Mettons les sommes côte à côte. Le Centre for Economics and Business Research calcule que la guerre contre l'Iran retirera 1 100 livres au revenu réel du ménage britannique moyen cette année, 1 300 l'an prochain, soit 70,4 milliards de livres au total d'ici à fin 2027. L'Energy and Climate Intelligence Unit chiffre à 9,8 milliards le surcoût du pétrole et du gaz de gros depuis le 28 février, auquel s'ajoutent quelque 190 millions par semaine supplémentaire de combats.

190 millions par semaine ne s'évaporent pas. Ils sont facturés, encaissés, et inscrits au chiffre d'affaires de quelqu'un.

À Washington, l'arrangement est assumé sans détour. Interrogé sur l'économie, le président a vanté la Bourse pendant que l'emploi salarié reculait de 23 000 postes en juillet et que la progression des salaires ralentissait. Le sénateur Bernie Sanders lui a répondu : « Trump a raison. Son économie est une victoire pour Wall Street. » Les analystes de la Century Foundation et de Protect Borrowers décrivent l'aggravation d'une crise de l'endettement énergétique : sur la même période, les factures ont augmenté trois fois plus vite que l'inflation d'ensemble.

Le mot qui convient à ce mécanisme n'est pas « difficultés », qui sonne comme un épisode météorologique, mais transfert. Un foyer qui ne peut ni isoler son logement, ni changer de fournisseur, ni échapper au compteur paie le cours mondial du gaz en totalité. Un foyer qui dispose d'épargne, d'un tarif fixe et d'un portefeuille d'actions en paie une partie et en récupère une autre. Les écarts ne se creusent pas par accident pendant un choc. Ils se creusent parce que le choc a été aiguillé, et un aiguillage est une décision.

L'objection la plus forte est imparable sur son propre terrain : nationaliser un fournisseur ne fait pas baisser d'un centime le prix du gaz importé. C'est exact, et aucun argument sérieux ne prétend le contraire. Ce que change la propriété publique, c'est l'identité de celui qui absorbe l'écart entre ce que coûte le combustible et ce qu'un foyer peut payer — un client qui tient un avis de coupure, ou un bilan conçu précisément pour porter ce genre d'écart. La différence n'est pas mince. C'est toute la question.

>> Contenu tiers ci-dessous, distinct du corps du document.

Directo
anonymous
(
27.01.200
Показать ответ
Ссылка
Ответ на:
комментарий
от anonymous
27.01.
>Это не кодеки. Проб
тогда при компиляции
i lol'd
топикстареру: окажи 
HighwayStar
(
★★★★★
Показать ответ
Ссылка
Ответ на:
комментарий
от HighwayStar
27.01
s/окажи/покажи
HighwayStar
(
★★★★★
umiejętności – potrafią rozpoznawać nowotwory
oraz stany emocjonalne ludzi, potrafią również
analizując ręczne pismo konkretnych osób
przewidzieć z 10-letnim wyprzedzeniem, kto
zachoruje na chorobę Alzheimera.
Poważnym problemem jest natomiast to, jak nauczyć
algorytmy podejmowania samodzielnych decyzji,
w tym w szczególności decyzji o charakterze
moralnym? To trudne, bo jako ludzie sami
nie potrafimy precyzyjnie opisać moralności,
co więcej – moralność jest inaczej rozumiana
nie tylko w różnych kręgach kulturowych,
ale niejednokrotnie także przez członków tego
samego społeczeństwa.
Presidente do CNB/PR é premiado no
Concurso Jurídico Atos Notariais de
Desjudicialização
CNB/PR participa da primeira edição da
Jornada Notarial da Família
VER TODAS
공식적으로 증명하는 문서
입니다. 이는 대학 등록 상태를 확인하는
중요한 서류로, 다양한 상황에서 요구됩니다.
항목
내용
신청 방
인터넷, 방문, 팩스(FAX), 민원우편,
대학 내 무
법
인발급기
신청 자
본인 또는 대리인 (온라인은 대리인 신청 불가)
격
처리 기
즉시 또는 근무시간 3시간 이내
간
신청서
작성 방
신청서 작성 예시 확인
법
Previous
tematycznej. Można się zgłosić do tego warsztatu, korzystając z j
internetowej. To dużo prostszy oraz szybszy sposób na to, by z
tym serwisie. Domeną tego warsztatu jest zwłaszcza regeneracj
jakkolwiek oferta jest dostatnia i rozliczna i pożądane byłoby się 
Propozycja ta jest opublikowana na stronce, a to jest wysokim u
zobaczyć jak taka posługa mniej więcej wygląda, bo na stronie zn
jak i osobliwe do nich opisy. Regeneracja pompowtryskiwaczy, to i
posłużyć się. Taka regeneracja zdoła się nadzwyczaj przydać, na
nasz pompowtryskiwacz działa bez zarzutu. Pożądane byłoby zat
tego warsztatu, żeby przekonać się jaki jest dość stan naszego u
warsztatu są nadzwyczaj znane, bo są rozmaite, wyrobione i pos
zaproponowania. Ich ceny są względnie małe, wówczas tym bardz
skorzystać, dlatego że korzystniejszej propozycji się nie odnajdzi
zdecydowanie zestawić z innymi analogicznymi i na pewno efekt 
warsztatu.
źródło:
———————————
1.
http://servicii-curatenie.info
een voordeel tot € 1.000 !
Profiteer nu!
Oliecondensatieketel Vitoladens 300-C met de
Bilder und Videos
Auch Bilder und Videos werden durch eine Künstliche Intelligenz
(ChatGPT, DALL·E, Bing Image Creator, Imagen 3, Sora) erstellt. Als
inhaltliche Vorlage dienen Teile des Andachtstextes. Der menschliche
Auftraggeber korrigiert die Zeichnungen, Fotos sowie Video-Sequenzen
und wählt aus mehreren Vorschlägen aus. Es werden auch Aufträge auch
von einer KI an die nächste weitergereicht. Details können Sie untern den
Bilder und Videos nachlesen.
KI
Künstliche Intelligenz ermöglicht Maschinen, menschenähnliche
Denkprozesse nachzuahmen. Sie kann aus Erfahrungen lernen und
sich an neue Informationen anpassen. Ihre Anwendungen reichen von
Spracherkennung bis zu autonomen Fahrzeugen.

D'où l'intérêt de regarder l'échec là où il s'est produit : dans l'organisation, pas dans les idées. En 2022, la campagne Enough Is Enough recueillait 150 000 adhésions le premier jour, 450 000 en quinze jours, avant de s'éteindre en quelques mois. En la lançant, Mick Lynch déclarait : « Il nous faut transformer cet état d'esprit en organisation réelle, au service de la classe ouvrière. » L'état d'esprit était au rendez-vous. L'organisation, non — et quatre ans plus tard les mêmes factures arrivent sans elle.

L'hiver qui vient sera raconté comme une catastrophe naturelle d'origine étrangère, et la première moitié de la phrase est fausse. Les guerres se décident, les systèmes énergétiques se conçoivent, et le choix d'aiguiller un choc vers les compteurs à prépaiement plutôt que vers les marges a été fait par des gens que l'on peut nommer et dater. Un mouvement capable de lire une facture est tout aussi capable de lire des comptes. C'est dans les comptes que cette bataille doit se livrer.